Tag Archives: culture

Staying connected to reality via literature

Decorative image of a painting by Sarah EvansFor most of this year, I have not been a frequent visitor to bookshops so I am not suffering from tsundoku [see ‘Tsundoku’ on May 24th, 2017].  Instead, I have been unable to resist borrowing books from people when visiting them for weekends [see ‘Fictional planetary emergencies’ on June 4th, 2025].  This has allowed me to enjoy Open Water by Caleb Azumah Nelson, Oranges Are Not the Only Fruit by Jeanette Winterson, Fen by Daisy Johnson, and Eight Months on Ghazzah Street by Hilary Mantel.  The last one describes the experiences of the narrator living in a Middle Eastern country while her husband works as civil engineer on a lucrative employment contract.  It is a thriller but the cultural differences between life in a Middle Eastern kingdom and the West for a professional woman are shocking and perhaps should be a ‘must-read’ for anyone tempted by lucrative job offers in the Middle East.  A month or so later, I borrowed from the same bookshelf Hope and Other Dangerous Pursuits by Laila Lalami and The Optician of Lampedusa by Emma Jane Kirby.  ‘Hope’ describes a boat journey across the Straits of Gibraltar from Morocco to Spain by migrants and the back stories of the migrants that induced them to take the extraordinary risks of paying a people trafficker for the crossing in an overcrowded small boat.  The ‘Optician’ is a first person account of someone who, when cruising in their boat with a group of friends, rescued dozens of migrants from the Mediterranean Sea after their boat sank.  However, the rescue was too late for hundreds of men, women and children.  The book deals with the grief of the rescuers and their shock at the response of the Italian authorities.  In a world in which many people are becoming increasingly tribal and insular, within their own bubble [see ‘You’re all weird!’ on February 8th, 2017], it is crucial that WEIRD (Western, Educated, Industrialised, Rich, Democratic) people stay connected with the realities created by our addiction to fossil fuels and the deep inequalities of wealth – literature can help us connect, especially literature based on real-life experience.

References:

Caleb Azumah Nelson, Open Water, Penguin Books, 2022.

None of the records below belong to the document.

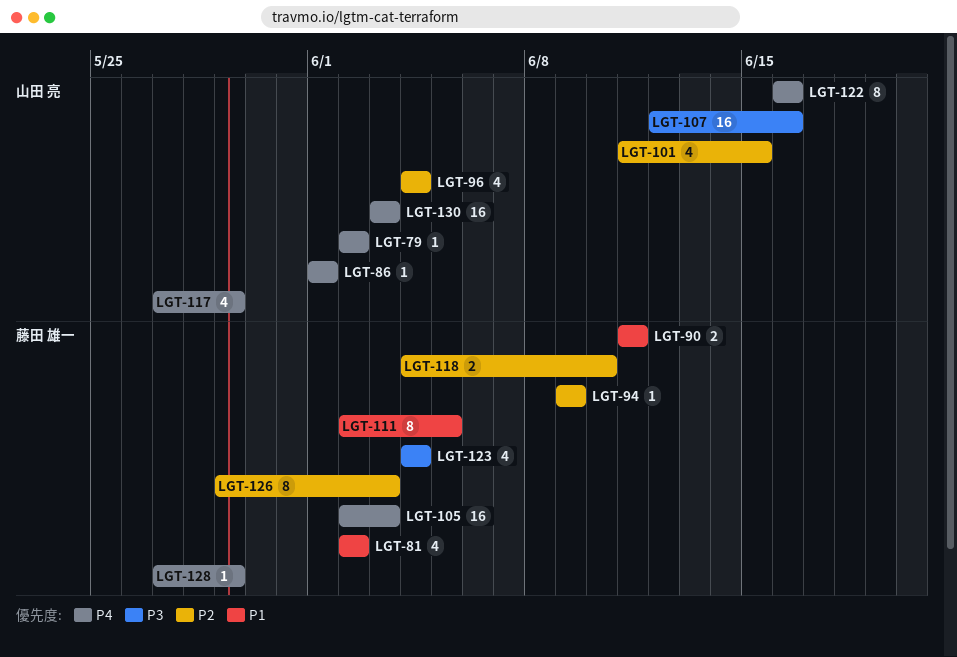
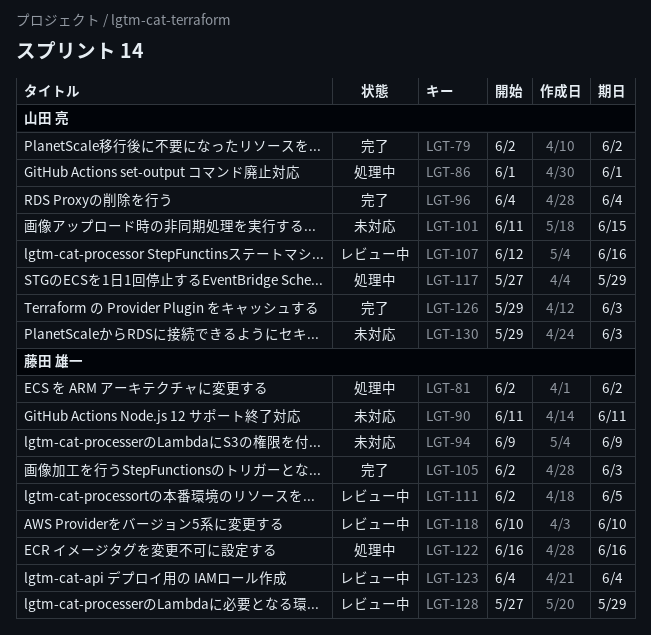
LGT-118, start: Jun 4 -> Jun 10
LGT-122, owner: 山田 亮 -> 藤田 雄一
LGT-126, owner: 藤田 雄一 -> 山田 亮
LGT-130, start: Jun 3 -> May 29

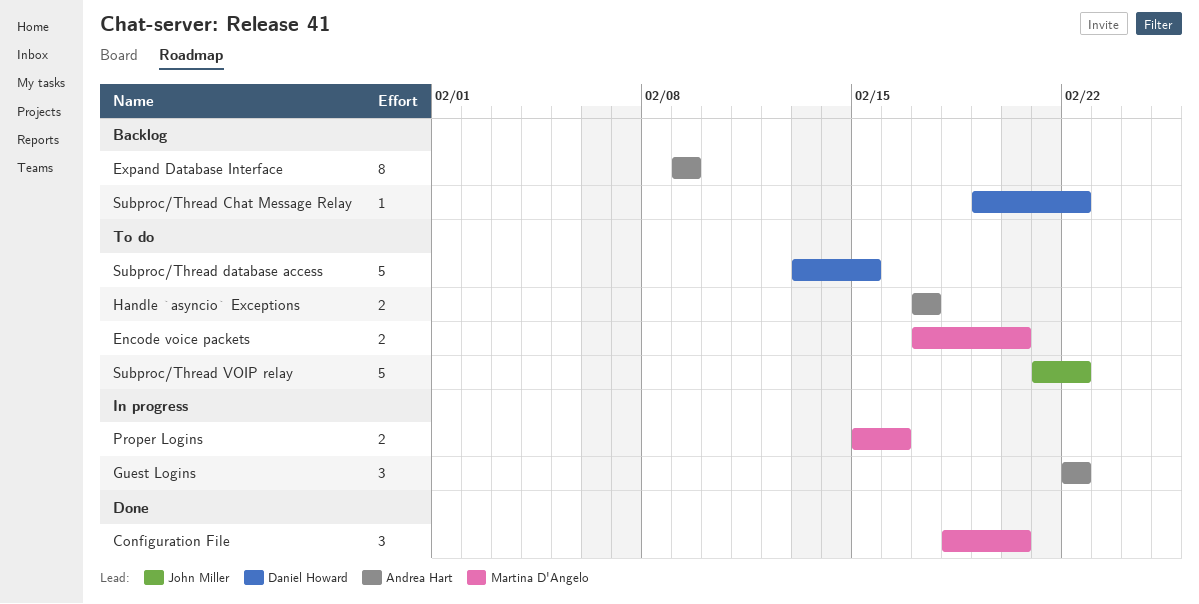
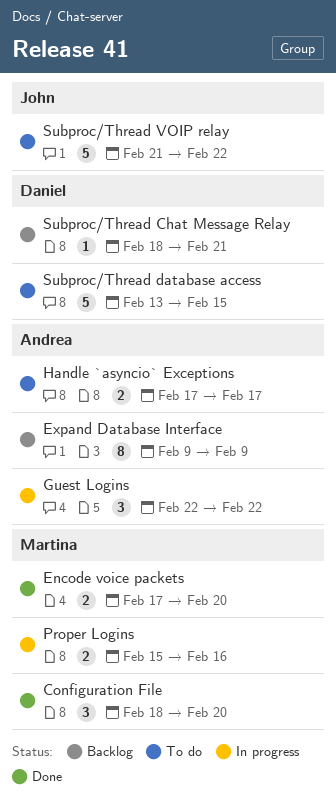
Encode voice packets, status: To do -> Done
Subproc/Thread Chat Message Relay, start: Feb 19 -> Feb 18
Subproc/Thread Chat Message Relay, due: Feb 22 -> Feb 21

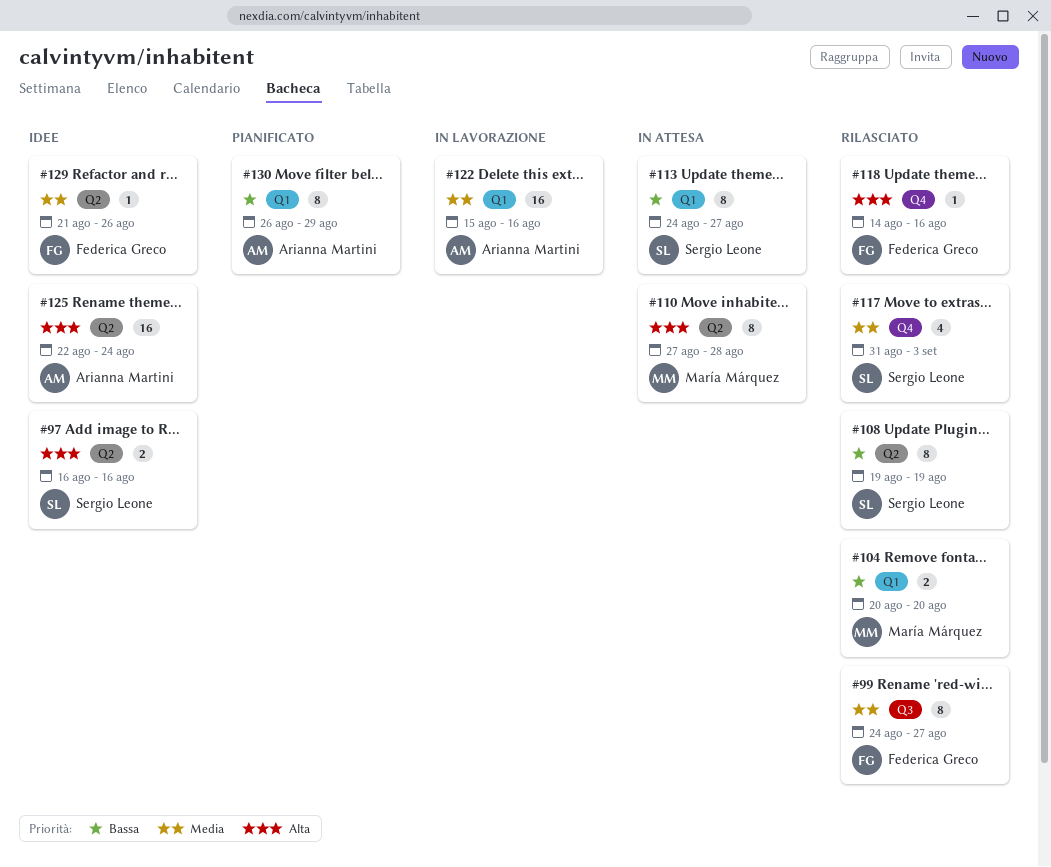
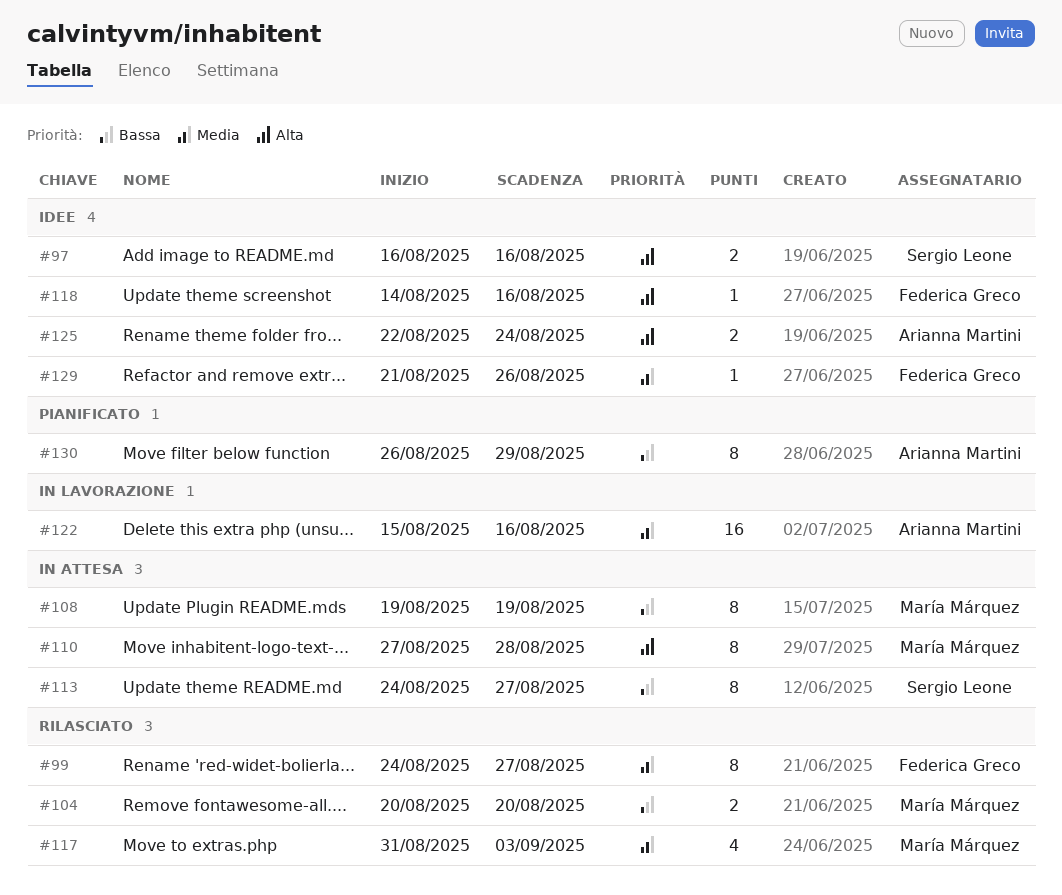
#108, status: Rilasciato -> In attesa
#108, owner: Sergio Leone -> María Márquez
#117, owner: Sergio Leone -> María Márquez
#118, status: Rilasciato -> Idee
#125, estimate: 16 -> 2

Daisy Johnson, Fen, Penguin Books, 2017.

Emma Jane Kirby,  The Optician of Lampedusa, 2017.

Hilary Mantel, Eight Months on Ghazzah Street, Harper Collins Publishers, 2004.

Jeanette Winterson, Oranges Are Not the Only Fruit, Penguin Books, 2025.

Laila Lalami, Hope and Other Dangerous Pursuits, Algonquin Books, New York.

Image: Painting by Sarah Evans owned by the author.

A tiny contribution to culture?

img-20161204-wa00031112This year I would like to think more and do a little less. Or, in other words, to make a better job of fewer things.  This resolution has caused me to think about why I write this blog and whether I should continue to do so.  I started writing it in 2012 as part of an outreach effort mandated by a Royal Society Wolfson Research Merit Award that I held for five years until February 2016. So, the original motivation for writing a weekly blog has expired but obviously I have continued – why?

Well, a number of reasons come to mind, first: loyalty to my readers – in 2015 visitors to this blog would have filled six New York subway trains [see my post of January 21st, 2016].  The number of visitors more than doubled in 2016 so that now you would fill a small Premier league football stadium.  It’s difficult to disappoint this number of readers.

Second: the annual doubling of the blog’s readership perhaps suggests that I am doing something worthwhile – making a small contribution to our culture and society.  To quote the neuroscientist Vittorio Gallese in conversation with Stefan Klein ‘by passing on just a little bit of knowledge, every human being makes a contribution to that culture’.   Most of the time this is an altruistic motivation but occasionally it is converted into an inner warm glow when I meet someone who says ‘I read your blog and …’

The third reason is purely selfish: the process of writing is therapeutic and provides an opportunity to collect, order and record my thoughts and ideas.  My editor thinks that I focus too much on re-blogging other peoples’ ideas and that more originality would bring a bigger increase in readership. She is probably right about the connection between originality and readership but original thinking is hard to do, especially on a weekly basis, so often the best I can do is to join dots in ways that perhaps you haven’t thought about.

My final reason is more pecuniary. As an academic researcher, I need to apply for funding to support my research group of about a dozen people.  Engagement in enhancing the public understanding of science and technology is an expectation of many funding bodies and so an established blog with a stadium-sized readership is an asset that justifies the investment of time.

The relative importance of these reasons varies with my mood and audience but together they are sufficient to ensure that writing a weekly post will be one of the fewer things that I plan to do better in 2017.  I guess that means fewer introspective posts like this one!

Best wishes for a happy and prosperous New Year to all my readers!